++++ DATA ENTRIES ++++
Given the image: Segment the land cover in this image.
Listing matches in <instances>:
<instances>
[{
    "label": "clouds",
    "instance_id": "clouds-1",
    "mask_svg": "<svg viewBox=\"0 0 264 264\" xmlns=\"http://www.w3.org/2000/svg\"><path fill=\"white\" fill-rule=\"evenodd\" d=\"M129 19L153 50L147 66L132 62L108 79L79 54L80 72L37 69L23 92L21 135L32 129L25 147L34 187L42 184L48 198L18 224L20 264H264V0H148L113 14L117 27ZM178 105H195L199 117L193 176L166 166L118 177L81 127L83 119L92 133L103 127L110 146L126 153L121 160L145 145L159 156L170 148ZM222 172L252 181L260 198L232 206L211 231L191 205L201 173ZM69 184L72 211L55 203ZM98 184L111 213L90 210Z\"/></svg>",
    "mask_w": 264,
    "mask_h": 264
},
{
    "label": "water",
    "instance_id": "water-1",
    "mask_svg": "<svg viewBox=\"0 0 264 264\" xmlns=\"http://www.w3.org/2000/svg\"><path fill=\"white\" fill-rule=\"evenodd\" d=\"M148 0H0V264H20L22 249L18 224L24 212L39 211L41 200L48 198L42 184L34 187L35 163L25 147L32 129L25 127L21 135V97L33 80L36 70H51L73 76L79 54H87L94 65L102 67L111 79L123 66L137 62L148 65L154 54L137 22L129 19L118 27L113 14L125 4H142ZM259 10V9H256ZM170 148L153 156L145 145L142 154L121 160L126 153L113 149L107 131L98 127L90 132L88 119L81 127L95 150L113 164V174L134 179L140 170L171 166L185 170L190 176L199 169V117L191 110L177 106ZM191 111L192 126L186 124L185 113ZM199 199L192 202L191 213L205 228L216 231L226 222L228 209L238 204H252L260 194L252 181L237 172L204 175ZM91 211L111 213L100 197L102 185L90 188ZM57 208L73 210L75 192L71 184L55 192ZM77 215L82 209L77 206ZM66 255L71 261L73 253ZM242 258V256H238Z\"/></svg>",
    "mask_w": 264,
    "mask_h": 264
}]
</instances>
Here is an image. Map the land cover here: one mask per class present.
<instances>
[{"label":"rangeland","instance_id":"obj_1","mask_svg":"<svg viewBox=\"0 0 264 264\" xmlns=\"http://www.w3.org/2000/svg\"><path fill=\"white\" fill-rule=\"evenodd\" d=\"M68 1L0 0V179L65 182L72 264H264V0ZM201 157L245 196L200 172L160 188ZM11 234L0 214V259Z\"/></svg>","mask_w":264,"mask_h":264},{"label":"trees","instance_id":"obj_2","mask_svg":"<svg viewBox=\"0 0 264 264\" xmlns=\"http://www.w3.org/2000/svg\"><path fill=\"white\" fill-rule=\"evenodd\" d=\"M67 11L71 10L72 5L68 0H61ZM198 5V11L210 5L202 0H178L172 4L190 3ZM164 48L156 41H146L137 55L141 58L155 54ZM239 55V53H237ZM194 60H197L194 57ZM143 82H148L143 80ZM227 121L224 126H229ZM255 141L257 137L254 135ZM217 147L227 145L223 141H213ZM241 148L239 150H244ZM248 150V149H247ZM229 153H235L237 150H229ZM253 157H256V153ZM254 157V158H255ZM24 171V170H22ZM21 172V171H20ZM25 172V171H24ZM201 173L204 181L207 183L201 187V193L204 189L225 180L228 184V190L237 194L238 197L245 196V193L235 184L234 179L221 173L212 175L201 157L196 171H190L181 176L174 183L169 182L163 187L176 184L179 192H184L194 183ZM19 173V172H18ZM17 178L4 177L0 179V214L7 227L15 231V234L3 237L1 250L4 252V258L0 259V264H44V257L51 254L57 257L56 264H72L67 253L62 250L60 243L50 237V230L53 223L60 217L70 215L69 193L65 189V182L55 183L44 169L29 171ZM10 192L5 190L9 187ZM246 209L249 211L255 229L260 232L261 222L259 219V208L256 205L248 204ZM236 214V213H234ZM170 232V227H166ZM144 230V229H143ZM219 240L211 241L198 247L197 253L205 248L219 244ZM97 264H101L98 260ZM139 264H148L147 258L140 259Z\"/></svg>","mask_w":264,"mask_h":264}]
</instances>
++++
GIVEN REQUEST>
Reproduce every line of the material above exactly.

EXERCISE ANSWER>
Given the image: Segment the land cover in this image.
Listing matches in <instances>:
<instances>
[{
    "label": "clouds",
    "instance_id": "clouds-1",
    "mask_svg": "<svg viewBox=\"0 0 264 264\" xmlns=\"http://www.w3.org/2000/svg\"><path fill=\"white\" fill-rule=\"evenodd\" d=\"M129 19L153 50L147 66L132 62L108 79L79 54L80 72L37 69L23 92L21 135L32 129L25 147L34 187L42 184L48 198L18 224L20 264H264V0H148L113 14L117 27ZM178 105H195L199 117L193 176L166 166L118 177L81 127L83 119L92 133L103 127L110 146L126 153L121 160L145 145L159 156L170 148ZM222 172L252 181L260 198L232 206L211 231L191 205L201 173ZM69 184L72 211L55 203ZM98 184L111 213L90 210Z\"/></svg>",
    "mask_w": 264,
    "mask_h": 264
},
{
    "label": "water",
    "instance_id": "water-1",
    "mask_svg": "<svg viewBox=\"0 0 264 264\" xmlns=\"http://www.w3.org/2000/svg\"><path fill=\"white\" fill-rule=\"evenodd\" d=\"M148 0H0V264H20L22 249L18 224L24 212L39 211L41 200L48 198L42 184L34 187L35 163L25 147L32 129L25 127L21 135V97L33 80L36 70H51L73 76L79 54H87L94 65L102 67L111 79L123 66L137 62L148 65L154 54L137 22L129 19L118 27L113 14L125 4H142ZM259 10V9H256ZM170 148L153 156L145 145L142 154L121 160L126 153L113 149L107 131L98 127L90 132L88 119L81 127L95 150L113 164V174L134 179L140 170L171 166L185 170L190 176L199 169V117L191 110L177 106ZM191 111L192 126L186 124L185 113ZM199 199L192 202L191 213L205 228L216 231L226 222L228 209L238 204H252L260 194L252 181L237 172L204 175ZM91 211L111 213L100 197L102 185L90 188ZM57 208L73 210L75 192L71 184L55 192ZM77 215L82 209L77 206ZM66 255L71 261L73 253ZM242 258V256H238Z\"/></svg>",
    "mask_w": 264,
    "mask_h": 264
}]
</instances>
Here is an image. Map the land cover here: one mask per class present.
<instances>
[{"label":"rangeland","instance_id":"obj_1","mask_svg":"<svg viewBox=\"0 0 264 264\" xmlns=\"http://www.w3.org/2000/svg\"><path fill=\"white\" fill-rule=\"evenodd\" d=\"M68 1L0 0V179L65 182L72 264H264V0ZM201 157L245 196L200 172L160 188ZM11 234L0 214V259Z\"/></svg>","mask_w":264,"mask_h":264},{"label":"trees","instance_id":"obj_2","mask_svg":"<svg viewBox=\"0 0 264 264\" xmlns=\"http://www.w3.org/2000/svg\"><path fill=\"white\" fill-rule=\"evenodd\" d=\"M67 11L71 10L72 5L68 0H61ZM198 5V11L210 5L202 0H178L172 4L190 3ZM164 48L156 41H146L137 55L141 58L155 54ZM239 55V53H237ZM194 60H197L194 57ZM143 82H148L143 80ZM227 121L224 126H229ZM255 141L257 137L254 135ZM217 147L227 145L223 141H213ZM241 148L239 150H244ZM248 150V149H247ZM229 153H235L237 150H229ZM253 157H256V153ZM254 157V158H255ZM24 171V170H22ZM21 172V171H20ZM25 172V171H24ZM201 173L204 181L207 183L201 187V193L204 189L225 180L228 184V190L237 194L238 197L245 196V193L235 184L234 179L221 173L212 175L201 157L196 171H190L181 176L174 183L169 182L163 187L176 184L179 192H184L194 183ZM19 173V172H18ZM17 178L4 177L0 179V214L7 227L15 231V234L3 237L1 250L4 252V258L0 259V264H44V257L51 254L57 257L56 264H72L67 253L62 250L60 243L50 237V230L53 223L60 217L70 215L69 193L65 189V182L55 183L44 169L29 171ZM10 192L5 190L9 187ZM246 209L249 211L255 229L260 232L261 222L259 219V208L256 205L248 204ZM236 214V213H234ZM170 232V227H166ZM144 230V229H143ZM219 240L211 241L198 247L197 253L205 248L219 244ZM97 264H101L98 260ZM139 264H148L147 258L140 259Z\"/></svg>","mask_w":264,"mask_h":264}]
</instances>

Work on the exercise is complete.